> **PROBLEM TO WORK ON**:
Present every line of the entries below as one numbered list, leaving out any blank lines.

------ LISTED RECORDS

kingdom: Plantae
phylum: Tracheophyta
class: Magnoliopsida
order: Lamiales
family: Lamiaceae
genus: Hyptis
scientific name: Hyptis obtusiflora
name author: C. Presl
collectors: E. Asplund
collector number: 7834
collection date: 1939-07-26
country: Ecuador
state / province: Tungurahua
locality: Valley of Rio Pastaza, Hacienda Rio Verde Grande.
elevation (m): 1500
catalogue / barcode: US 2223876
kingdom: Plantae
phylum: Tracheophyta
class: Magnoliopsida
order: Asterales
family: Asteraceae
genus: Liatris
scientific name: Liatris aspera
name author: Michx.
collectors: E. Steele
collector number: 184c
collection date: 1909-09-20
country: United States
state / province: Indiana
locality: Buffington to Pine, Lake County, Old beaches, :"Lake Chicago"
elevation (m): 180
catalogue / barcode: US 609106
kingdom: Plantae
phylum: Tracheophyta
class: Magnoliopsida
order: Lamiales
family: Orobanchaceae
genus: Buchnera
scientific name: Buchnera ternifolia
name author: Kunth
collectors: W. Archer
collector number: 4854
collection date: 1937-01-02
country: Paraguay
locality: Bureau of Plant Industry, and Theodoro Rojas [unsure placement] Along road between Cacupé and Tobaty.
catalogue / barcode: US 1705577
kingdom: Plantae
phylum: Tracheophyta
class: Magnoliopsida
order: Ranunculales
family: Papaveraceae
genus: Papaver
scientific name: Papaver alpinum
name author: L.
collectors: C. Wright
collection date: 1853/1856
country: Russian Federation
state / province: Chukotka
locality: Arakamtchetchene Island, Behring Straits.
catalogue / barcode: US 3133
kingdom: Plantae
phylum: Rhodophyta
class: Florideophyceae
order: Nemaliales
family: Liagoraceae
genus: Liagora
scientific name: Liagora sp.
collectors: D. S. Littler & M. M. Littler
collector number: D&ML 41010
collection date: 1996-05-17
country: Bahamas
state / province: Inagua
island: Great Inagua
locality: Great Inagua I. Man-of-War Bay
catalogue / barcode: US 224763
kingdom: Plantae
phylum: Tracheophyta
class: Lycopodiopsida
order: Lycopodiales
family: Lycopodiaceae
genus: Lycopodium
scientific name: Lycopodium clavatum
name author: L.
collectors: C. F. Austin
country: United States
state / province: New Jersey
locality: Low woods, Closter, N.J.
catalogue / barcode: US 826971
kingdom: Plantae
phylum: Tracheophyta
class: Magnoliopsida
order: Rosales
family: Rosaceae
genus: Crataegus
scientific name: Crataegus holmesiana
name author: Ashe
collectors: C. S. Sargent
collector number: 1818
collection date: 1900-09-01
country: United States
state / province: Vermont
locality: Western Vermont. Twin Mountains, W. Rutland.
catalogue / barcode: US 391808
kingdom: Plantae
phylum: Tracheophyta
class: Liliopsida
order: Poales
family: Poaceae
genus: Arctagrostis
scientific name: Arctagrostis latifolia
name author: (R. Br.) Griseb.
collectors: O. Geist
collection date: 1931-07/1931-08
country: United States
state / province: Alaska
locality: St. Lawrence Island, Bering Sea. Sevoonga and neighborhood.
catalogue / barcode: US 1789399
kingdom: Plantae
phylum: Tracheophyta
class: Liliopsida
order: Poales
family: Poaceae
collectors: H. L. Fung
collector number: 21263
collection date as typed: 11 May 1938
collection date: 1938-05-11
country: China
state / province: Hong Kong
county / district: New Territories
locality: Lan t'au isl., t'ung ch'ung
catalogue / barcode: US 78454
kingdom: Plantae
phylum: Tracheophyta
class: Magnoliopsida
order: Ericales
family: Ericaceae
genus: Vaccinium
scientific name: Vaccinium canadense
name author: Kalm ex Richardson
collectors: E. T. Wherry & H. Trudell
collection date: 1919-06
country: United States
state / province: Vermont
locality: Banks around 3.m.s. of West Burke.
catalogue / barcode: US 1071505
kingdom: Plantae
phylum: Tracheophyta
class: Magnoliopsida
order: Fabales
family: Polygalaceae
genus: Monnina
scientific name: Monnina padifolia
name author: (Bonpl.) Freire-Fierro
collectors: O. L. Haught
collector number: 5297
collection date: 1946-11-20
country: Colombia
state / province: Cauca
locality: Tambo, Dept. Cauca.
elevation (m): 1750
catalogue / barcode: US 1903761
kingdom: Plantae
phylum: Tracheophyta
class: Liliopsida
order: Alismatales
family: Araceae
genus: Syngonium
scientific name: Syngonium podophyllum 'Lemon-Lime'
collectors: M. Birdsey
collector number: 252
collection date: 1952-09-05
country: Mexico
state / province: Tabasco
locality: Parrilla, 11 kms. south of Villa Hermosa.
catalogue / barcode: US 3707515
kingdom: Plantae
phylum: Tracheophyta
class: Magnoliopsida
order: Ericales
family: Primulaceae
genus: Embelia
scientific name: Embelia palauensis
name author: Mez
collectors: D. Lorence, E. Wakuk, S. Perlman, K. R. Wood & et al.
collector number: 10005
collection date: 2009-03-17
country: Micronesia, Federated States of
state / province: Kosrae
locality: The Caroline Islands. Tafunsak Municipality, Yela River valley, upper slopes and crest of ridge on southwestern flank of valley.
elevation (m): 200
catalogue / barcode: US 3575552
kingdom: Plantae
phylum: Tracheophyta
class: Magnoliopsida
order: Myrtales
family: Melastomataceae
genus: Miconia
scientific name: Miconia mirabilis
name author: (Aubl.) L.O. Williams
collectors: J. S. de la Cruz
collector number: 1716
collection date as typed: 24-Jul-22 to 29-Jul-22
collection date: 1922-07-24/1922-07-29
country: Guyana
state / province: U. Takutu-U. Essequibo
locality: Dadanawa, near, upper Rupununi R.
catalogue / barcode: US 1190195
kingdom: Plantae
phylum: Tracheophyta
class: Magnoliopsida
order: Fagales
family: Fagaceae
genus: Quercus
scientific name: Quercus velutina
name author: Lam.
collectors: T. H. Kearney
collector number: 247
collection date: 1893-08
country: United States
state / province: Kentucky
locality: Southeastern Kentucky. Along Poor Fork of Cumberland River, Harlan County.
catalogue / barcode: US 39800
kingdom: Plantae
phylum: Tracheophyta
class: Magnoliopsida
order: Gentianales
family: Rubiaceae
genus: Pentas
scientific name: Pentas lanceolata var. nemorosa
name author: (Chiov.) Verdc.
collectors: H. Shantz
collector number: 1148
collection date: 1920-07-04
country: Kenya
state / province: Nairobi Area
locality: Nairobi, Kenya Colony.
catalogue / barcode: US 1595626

------------

> **RESPONSE**:
1. kingdom: Plantae
2. phylum: Tracheophyta
3. class: Magnoliopsida
4. order: Lamiales
5. family: Lamiaceae
6. genus: Hyptis
7. scientific name: Hyptis obtusiflora
8. name author: C. Presl
9. collectors: E. Asplund
10. collector number: 7834
11. collection date: 1939-07-26
12. country: Ecuador
13. state / province: Tungurahua
14. locality: Valley of Rio Pastaza, Hacienda Rio Verde Grande.
15. elevation (m): 1500
16. catalogue / barcode: US 2223876
17. kingdom: Plantae
18. phylum: Tracheophyta
19. class: Magnoliopsida
20. order: Asterales
21. family: Asteraceae
22. genus: Liatris
23. scientific name: Liatris aspera
24. name author: Michx.
25. collectors: E. Steele
26. collector number: 184c
27. collection date: 1909-09-20
28. country: United States
29. state / province: Indiana
30. locality: Buffington to Pine, Lake County, Old beaches, :"Lake Chicago"
31. elevation (m): 180
32. catalogue / barcode: US 609106
33. kingdom: Plantae
34. phylum: Tracheophyta
35. class: Magnoliopsida
36. order: Lamiales
37. family: Orobanchaceae
38. genus: Buchnera
39. scientific name: Buchnera ternifolia
40. name author: Kunth
41. collectors: W. Archer
42. collector number: 4854
43. collection date: 1937-01-02
44. country: Paraguay
45. locality: Bureau of Plant Industry, and Theodoro Rojas [unsure placement] Along road between Cacupé and Tobaty.
46. catalogue / barcode: US 1705577
47. kingdom: Plantae
48. phylum: Tracheophyta
49. class: Magnoliopsida
50. order: Ranunculales
51. family: Papaveraceae
52. genus: Papaver
53. scientific name: Papaver alpinum
54. name author: L.
55. collectors: C. Wright
56. collection date: 1853/1856
57. country: Russian Federation
58. state / province: Chukotka
59. locality: Arakamtchetchene Island, Behring Straits.
60. catalogue / barcode: US 3133
61. kingdom: Plantae
62. phylum: Rhodophyta
63. class: Florideophyceae
64. order: Nemaliales
65. family: Liagoraceae
66. genus: Liagora
67. scientific name: Liagora sp.
68. collectors: D. S. Littler & M. M. Littler
69. collector number: D&ML 41010
70. collection date: 1996-05-17
71. country: Bahamas
72. state / province: Inagua
73. island: Great Inagua
74. locality: Great Inagua I. Man-of-War Bay
75. catalogue / barcode: US 224763
76. kingdom: Plantae
77. phylum: Tracheophyta
78. class: Lycopodiopsida
79. order: Lycopodiales
80. family: Lycopodiaceae
81. genus: Lycopodium
82. scientific name: Lycopodium clavatum
83. name author: L.
84. collectors: C. F. Austin
85. country: United States
86. state / province: New Jersey
87. locality: Low woods, Closter, N.J.
88. catalogue / barcode: US 826971
89. kingdom: Plantae
90. phylum: Tracheophyta
91. class: Magnoliopsida
92. order: Rosales
93. family: Rosaceae
94. genus: Crataegus
95. scientific name: Crataegus holmesiana
96. name author: Ashe
97. collectors: C. S. Sargent
98. collector number: 1818
99. collection date: 1900-09-01
100. country: United States
101. state / province: Vermont
102. locality: Western Vermont. Twin Mountains, W. Rutland.
103. catalogue / barcode: US 391808
104. kingdom: Plantae
105. phylum: Tracheophyta
106. class: Liliopsida
107. order: Poales
108. family: Poaceae
109. genus: Arctagrostis
110. scientific name: Arctagrostis latifolia
111. name author: (R. Br.) Griseb.
112. collectors: O. Geist
113. collection date: 1931-07/1931-08
114. country: United States
115. state / province: Alaska
116. locality: St. Lawrence Island, Bering Sea. Sevoonga and neighborhood.
117. catalogue / barcode: US 1789399
118. kingdom: Plantae
119. phylum: Tracheophyta
120. class: Liliopsida
121. order: Poales
122. family: Poaceae
123. collectors: H. L. Fung
124. collector number: 21263
125. collection date as typed: 11 May 1938
126. collection date: 1938-05-11
127. country: China
128. state / province: Hong Kong
129. county / district: New Territories
130. locality: Lan t'au isl., t'ung ch'ung
131. catalogue / barcode: US 78454
132. kingdom: Plantae
133. phylum: Tracheophyta
134. class: Magnoliopsida
135. order: Ericales
136. family: Ericaceae
137. genus: Vaccinium
138. scientific name: Vaccinium canadense
139. name author: Kalm ex Richardson
140. collectors: E. T. Wherry & H. Trudell
141. collection date: 1919-06
142. country: United States
143. state / province: Vermont
144. locality: Banks around 3.m.s. of West Burke.
145. catalogue / barcode: US 1071505
146. kingdom: Plantae
147. phylum: Tracheophyta
148. class: Magnoliopsida
149. order: Fabales
150. family: Polygalaceae
151. genus: Monnina
152. scientific name: Monnina padifolia
153. name author: (Bonpl.) Freire-Fierro
154. collectors: O. L. Haught
155. collector number: 5297
156. collection date: 1946-11-20
157. country: Colombia
158. state / province: Cauca
159. locality: Tambo, Dept. Cauca.
160. elevation (m): 1750
161. catalogue / barcode: US 1903761
162. kingdom: Plantae
163. phylum: Tracheophyta
164. class: Liliopsida
165. order: Alismatales
166. family: Araceae
167. genus: Syngonium
168. scientific name: Syngonium podophyllum 'Lemon-Lime'
169. collectors: M. Birdsey
170. collector number: 252
171. collection date: 1952-09-05
172. country: Mexico
173. state / province: Tabasco
174. locality: Parrilla, 11 kms. south of Villa Hermosa.
175. catalogue / barcode: US 3707515
176. kingdom: Plantae
177. phylum: Tracheophyta
178. class: Magnoliopsida
179. order: Ericales
180. family: Primulaceae
181. genus: Embelia
182. scientific name: Embelia palauensis
183. name author: Mez
184. collectors: D. Lorence, E. Wakuk, S. Perlman, K. R. Wood & et al.
185. collector number: 10005
186. collection date: 2009-03-17
187. country: Micronesia, Federated States of
188. state / province: Kosrae
189. locality: The Caroline Islands. Tafunsak Municipality, Yela River valley, upper slopes and crest of ridge on southwestern flank of valley.
190. elevation (m): 200
191. catalogue / barcode: US 3575552
192. kingdom: Plantae
193. phylum: Tracheophyta
194. class: Magnoliopsida
195. order: Myrtales
196. family: Melastomataceae
197. genus: Miconia
198. scientific name: Miconia mirabilis
199. name author: (Aubl.) L.O. Williams
200. collectors: J. S. de la Cruz
201. collector number: 1716
202. collection date as typed: 24-Jul-22 to 29-Jul-22
203. collection date: 1922-07-24/1922-07-29
204. country: Guyana
205. state / province: U. Takutu-U. Essequibo
206. locality: Dadanawa, near, upper Rupununi R.
207. catalogue / barcode: US 1190195
208. kingdom: Plantae
209. phylum: Tracheophyta
210. class: Magnoliopsida
211. order: Fagales
212. family: Fagaceae
213. genus: Quercus
214. scientific name: Quercus velutina
215. name author: Lam.
216. collectors: T. H. Kearney
217. collector number: 247
218. collection date: 1893-08
219. country: United States
220. state / province: Kentucky
221. locality: Southeastern Kentucky. Along Poor Fork of Cumberland River, Harlan County.
222. catalogue / barcode: US 39800
223. kingdom: Plantae
224. phylum: Tracheophyta
225. class: Magnoliopsida
226. order: Gentianales
227. family: Rubiaceae
228. genus: Pentas
229. scientific name: Pentas lanceolata var. nemorosa
230. name author: (Chiov.) Verdc.
231. collectors: H. Shantz
232. collector number: 1148
233. collection date: 1920-07-04
234. country: Kenya
235. state / province: Nairobi Area
236. locality: Nairobi, Kenya Colony.
237. catalogue / barcode: US 1595626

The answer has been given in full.